Stage 2: Multiple cluster types, independent scaling

Different workloads required distinct configurations, leading to abstract cluster types and the introduction of the Kubernetes Cluster Autoscaler, which adds nodes for pending pods and removes underutilized nodes, saving about 5% of cloud costs.

Stage 3: Heterogeneous clusters, automated scaling

With over 30 cluster types and 100 clusters, management became cumbersome; consolidating into heterogeneous clusters under a single control plane reduced testing overhead and improved utilization, enabling more sophisticated scaling strategies.

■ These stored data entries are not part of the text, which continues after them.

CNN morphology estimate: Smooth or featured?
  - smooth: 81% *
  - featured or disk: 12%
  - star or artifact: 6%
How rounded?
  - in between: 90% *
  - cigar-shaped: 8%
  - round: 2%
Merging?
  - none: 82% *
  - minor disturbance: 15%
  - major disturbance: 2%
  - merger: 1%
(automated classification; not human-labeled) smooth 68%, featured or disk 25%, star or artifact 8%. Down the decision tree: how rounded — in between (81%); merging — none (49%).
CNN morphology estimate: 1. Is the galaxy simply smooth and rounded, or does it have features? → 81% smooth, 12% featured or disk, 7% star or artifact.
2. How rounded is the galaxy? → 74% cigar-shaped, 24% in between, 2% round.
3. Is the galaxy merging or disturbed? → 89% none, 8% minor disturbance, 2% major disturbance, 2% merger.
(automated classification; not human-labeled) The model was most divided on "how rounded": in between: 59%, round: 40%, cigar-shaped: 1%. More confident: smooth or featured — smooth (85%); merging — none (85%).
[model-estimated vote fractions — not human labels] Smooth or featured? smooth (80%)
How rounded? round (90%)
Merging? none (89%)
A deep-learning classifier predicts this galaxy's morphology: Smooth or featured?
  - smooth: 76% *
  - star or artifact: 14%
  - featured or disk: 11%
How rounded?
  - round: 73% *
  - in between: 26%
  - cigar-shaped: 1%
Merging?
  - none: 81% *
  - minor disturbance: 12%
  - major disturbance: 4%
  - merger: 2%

Cluster Autoscaler improvements

Custom gRPC expander

Airbnb added a new Expander component that determines which node groups to scale by simulating scheduling of pending pods and filtering groups. The default random expander was insufficient for their cost and instance‑type requirements, so they implemented a priority expander and later a weighted‑priority expander.

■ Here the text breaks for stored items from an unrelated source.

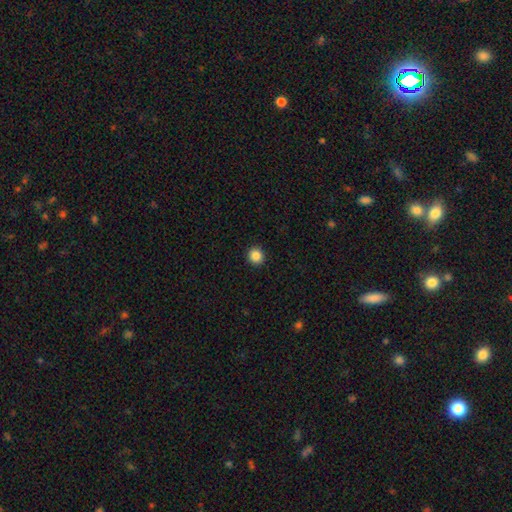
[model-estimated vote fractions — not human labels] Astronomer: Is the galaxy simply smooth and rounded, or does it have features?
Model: smooth — 86%.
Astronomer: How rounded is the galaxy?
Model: round — 91%.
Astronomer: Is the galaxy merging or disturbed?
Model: none — 93%.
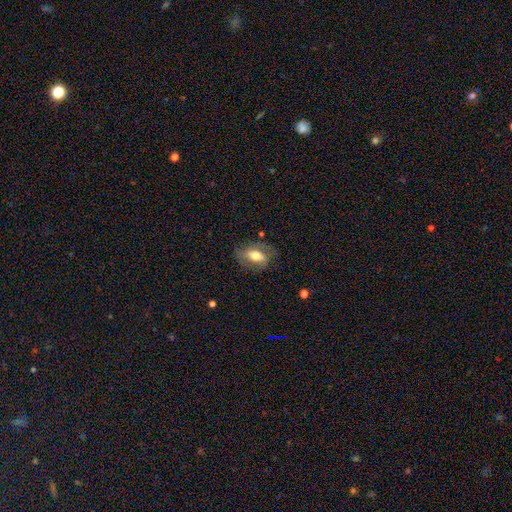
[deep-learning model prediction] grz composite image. It shows a smooth galaxy with no disk features (53%) that is in between round and cigar-shaped (81%). Merging: none (68%).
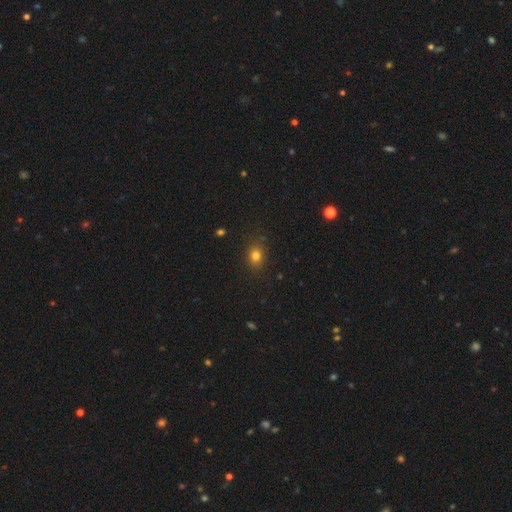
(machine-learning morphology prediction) smooth-or-featured: smooth: 79% | star or artifact: 15% | featured or disk: 6%
  how-rounded: round: 56% | in between: 43% | cigar-shaped: 1%
  merging: none: 85% | minor disturbance: 11% | major disturbance: 3% | merger: 1%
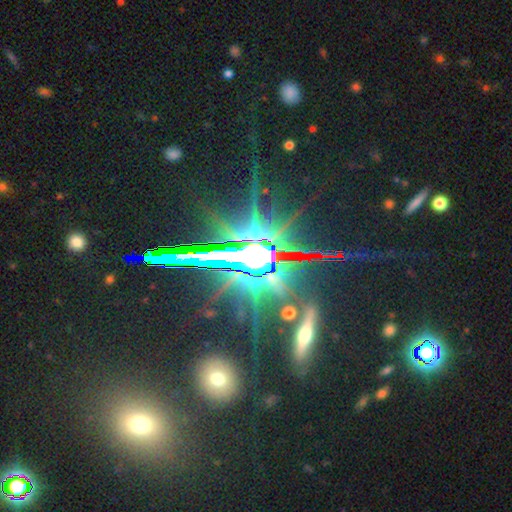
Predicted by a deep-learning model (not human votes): Smooth or featured? Predicted: star or artifact (p=0.69).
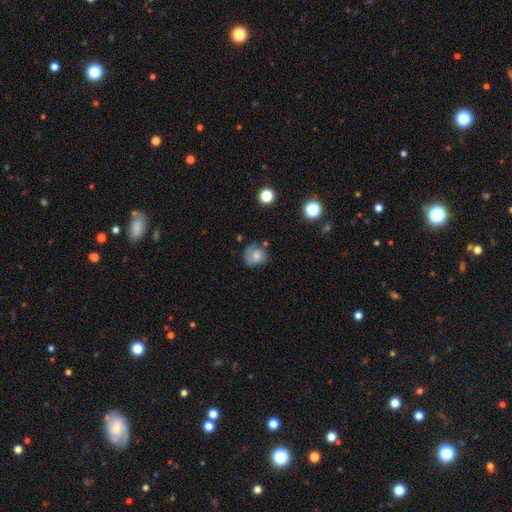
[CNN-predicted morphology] Smooth or featured? featured or disk (50%)
Edge-on disk? no (98%)
Merging? none (57%)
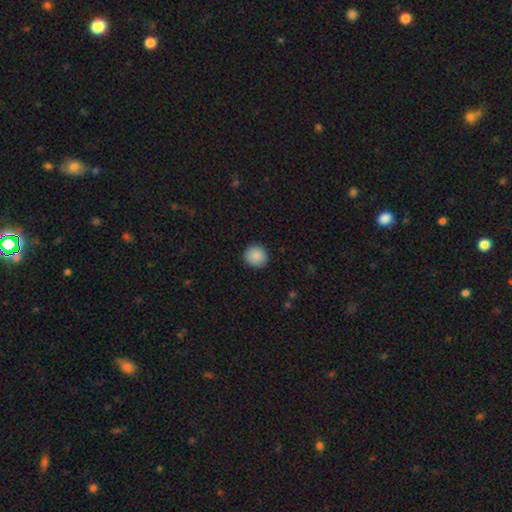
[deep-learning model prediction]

The solution separates the expansion logic from the core Autoscaler via a plug‑in gRPC expander consisting of a client built into the Autoscaler and an external gRPC server that returns the best options.

service Expander {
  rpc BestOptions (BestOptionsRequest) returns (BestOptionsResponse)
}
message BestOptionsRequest {
  repeated Option options;
  map<string, k8s.io.api.core.v1.Node> nodeInfoMap;
}
message BestOptionsResponse {
  repeated Option options;
}
message Option {
  // ID of node to uniquely identify the nodeGroup
  string nodeGroupId;
  int32 nodeCount;
  string debug;
  repeated k8s.io.api.core.v1.Pod pod;
}

The design meets three requirements: extensibility for other users, independent deployment for rapid business changes, and seamless integration with the Autoscaler ecosystem.

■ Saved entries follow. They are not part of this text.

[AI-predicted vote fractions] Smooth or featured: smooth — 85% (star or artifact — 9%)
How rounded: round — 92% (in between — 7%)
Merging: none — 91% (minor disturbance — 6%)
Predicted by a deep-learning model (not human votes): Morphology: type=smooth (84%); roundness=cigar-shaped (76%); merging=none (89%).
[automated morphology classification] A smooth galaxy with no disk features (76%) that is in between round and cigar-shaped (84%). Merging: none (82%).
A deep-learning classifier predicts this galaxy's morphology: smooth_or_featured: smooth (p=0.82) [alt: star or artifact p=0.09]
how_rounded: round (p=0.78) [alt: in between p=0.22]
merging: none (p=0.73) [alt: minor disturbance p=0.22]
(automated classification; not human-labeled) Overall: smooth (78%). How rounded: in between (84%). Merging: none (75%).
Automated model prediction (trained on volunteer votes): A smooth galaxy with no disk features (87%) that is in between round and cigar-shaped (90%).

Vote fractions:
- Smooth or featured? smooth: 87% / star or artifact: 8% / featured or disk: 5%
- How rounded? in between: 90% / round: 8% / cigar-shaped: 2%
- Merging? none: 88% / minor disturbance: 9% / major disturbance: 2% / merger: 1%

Since 2022 Airbnb has used this approach in production without issues, and the custom expander was upstreamed to the Cluster Autoscaler and will be available in version v1.24.0.

Conclusion

Over four years Airbnb advanced its Kubernetes cluster configuration, contributing custom Autoscaler extensions that enable cost‑aware, multi‑instance‑type scaling strategies while reducing operational overhead.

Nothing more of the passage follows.